The antidepressant properties of orcinol glucoside (OG) are well established. It is mostly present in the rhizome of Curculigo orchioides Gaertn, also known as Xianmao in Chinese. According to testimony, OG has a variety of pharmacological effects. According to a few research, the main ingredient in C. orchoides with antidepressant activity may be OG.
However, due to ineffective plant extraction and difficult and pricey chemical synthesis, the commercial applicability of OG remained constrained.
The highly active orcinol synthase (ORS) and UDP-dependent glycosyltransferase (UGT) involved in the production of OG were discovered in this study using an effective screening pipeline. Using C. orchioides’ transcriptome sequencing, computational analysis, and in vitro functional validation, researchers could pinpoint the pathway.
The biosynthesis of OG is firstly catalyzed by ORS, which is a type III polyketide synthase (PKS), via condensation of 1 molecule of acetyl-CoA and 3 molecules of malonyl-CoA to generate orcinol, which is subsequently modified with UGT at the carbon-3 or carbon-5 hydroxy group to generate OG.
Scientists employed metabolic and comparative transcriptome analyses to explore the functional genes encoding ORS and UGT in C. orchioides. They evaluated the distributions of OG and its precursor orcinol in the roots and leaves of C. orchioides. The results showed that OG was mainly enriched in the roots, with almost 3-fold greater abundance than in leaves. At the same time, the total content of OG and orcinol in roots was also higher than in leaves.
Scientists could also identify 5 ORS candidates from other species based on sequences similarity. All ORS candidate genes were characterized using in vitro enzyme activity assays with acetyl-CoA and malonyl-CoA as substrates.
The UGT responsible for OG formation in C. orchioides remains unknown. By integrating transcriptome sequencing, constrained molecular docking, and functional characterization, we constructed a pipeline to narrow down the candidate genes encoding UGTs. The restrictions of gene expression and substrate binding rapidly eliminated more than 90% of potential candidates.

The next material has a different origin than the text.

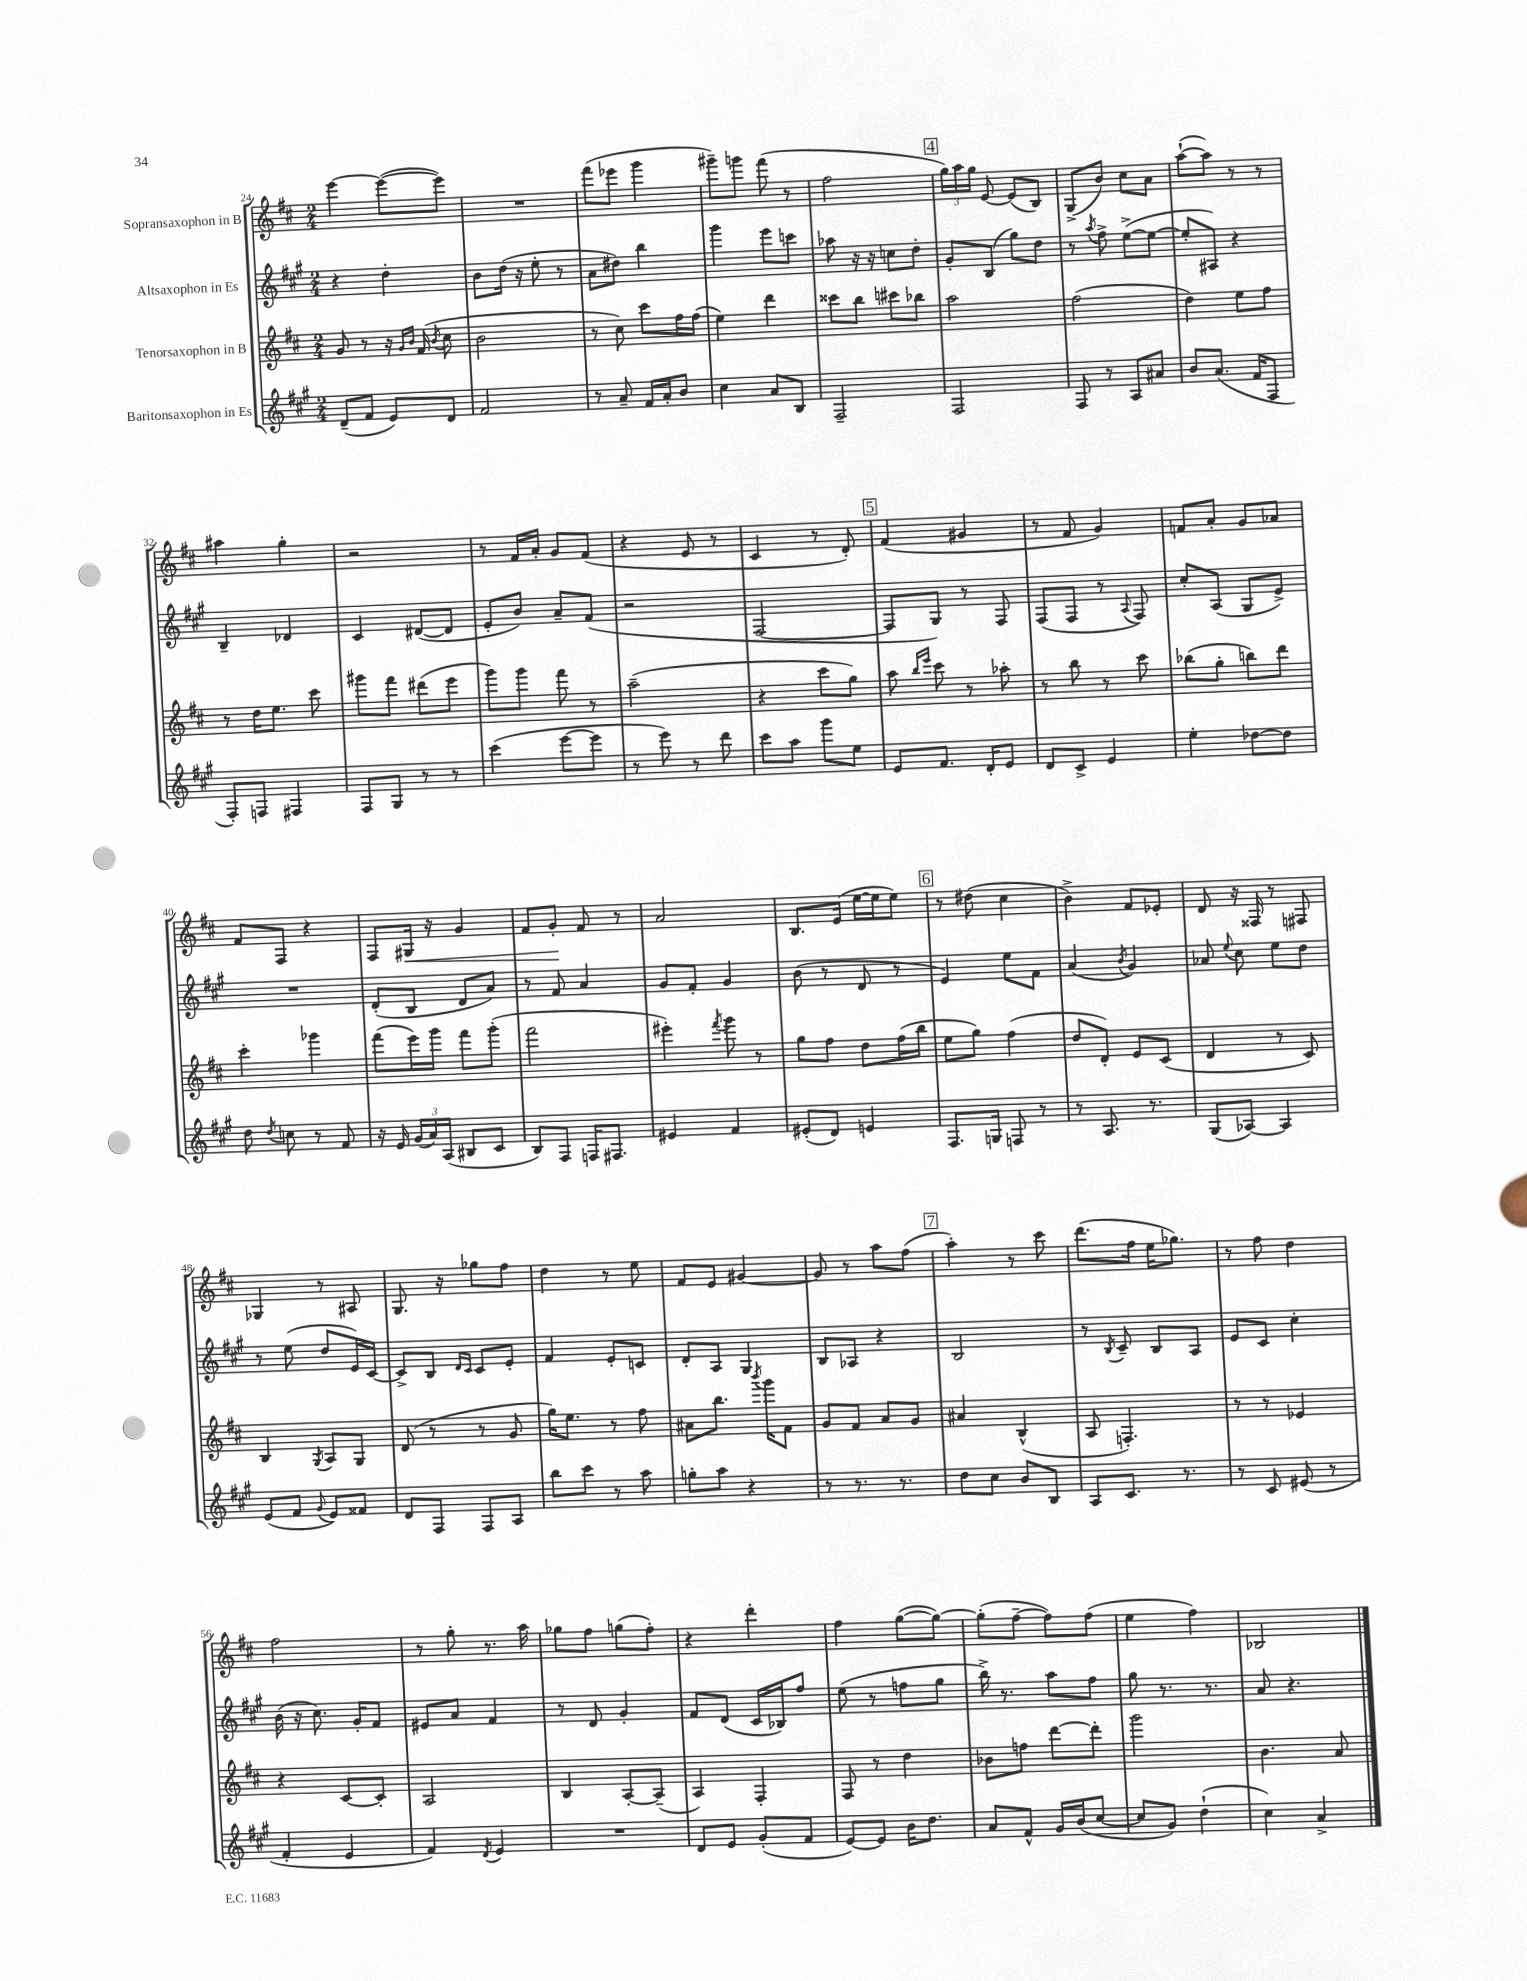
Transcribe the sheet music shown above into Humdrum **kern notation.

The labor-intensive functional validation of candidate UGTs was then conducted on only 6 genes, avoiding tedious experimental testing. This process offers a way to discover new glycosyltransferases and other functional genes in the biosynthetic pathways of natural plant products, which has also been applied to construct the comprehensive plant UGT database pUGTdb.
To improve the microbial production of OG, scientists mainly considered host cells, metabolic engineering, medium, and fermentation conditions. The emerging industrial microorganism Y. lipolytica is naturally endowed with high carbon fluxes towards acetyl-CoA and malonyl-CoA. For example, the overexpression of the endogenous YlPEX10 and YlACC1 genes, which had been used to improve the supply of acetyl-CoA and malonyl-CoA, did not improve the OG production, indicating that the precursor supply was not the limiting factor.
Indeed, the overexpression of downstream genes (CorcORS1 and CorcUGT31) in the biosynthetic pathway of OG significantly improved the production of OG. At the same time, we found that choosing a suitable fermentation medium largely determined productivity and was critical for reducing by-product synthesis.
After additional optimization of fed-batch fermentation conditions, the productivity of OG in the engineered strain YL-G12 was improved approximately 100-fold compared to the starting strain YL-G1.
By enhancing the downstream pathway, metabolic engineering, and fermentation optimization, the OG production in Yarrowia lipolytica was improved 100-fold, resulting in a final yield of 43.46 g/L (0.84 g/g DCW), which is almost 6,400-fold higher than the extraction yield from C. orchioides roots.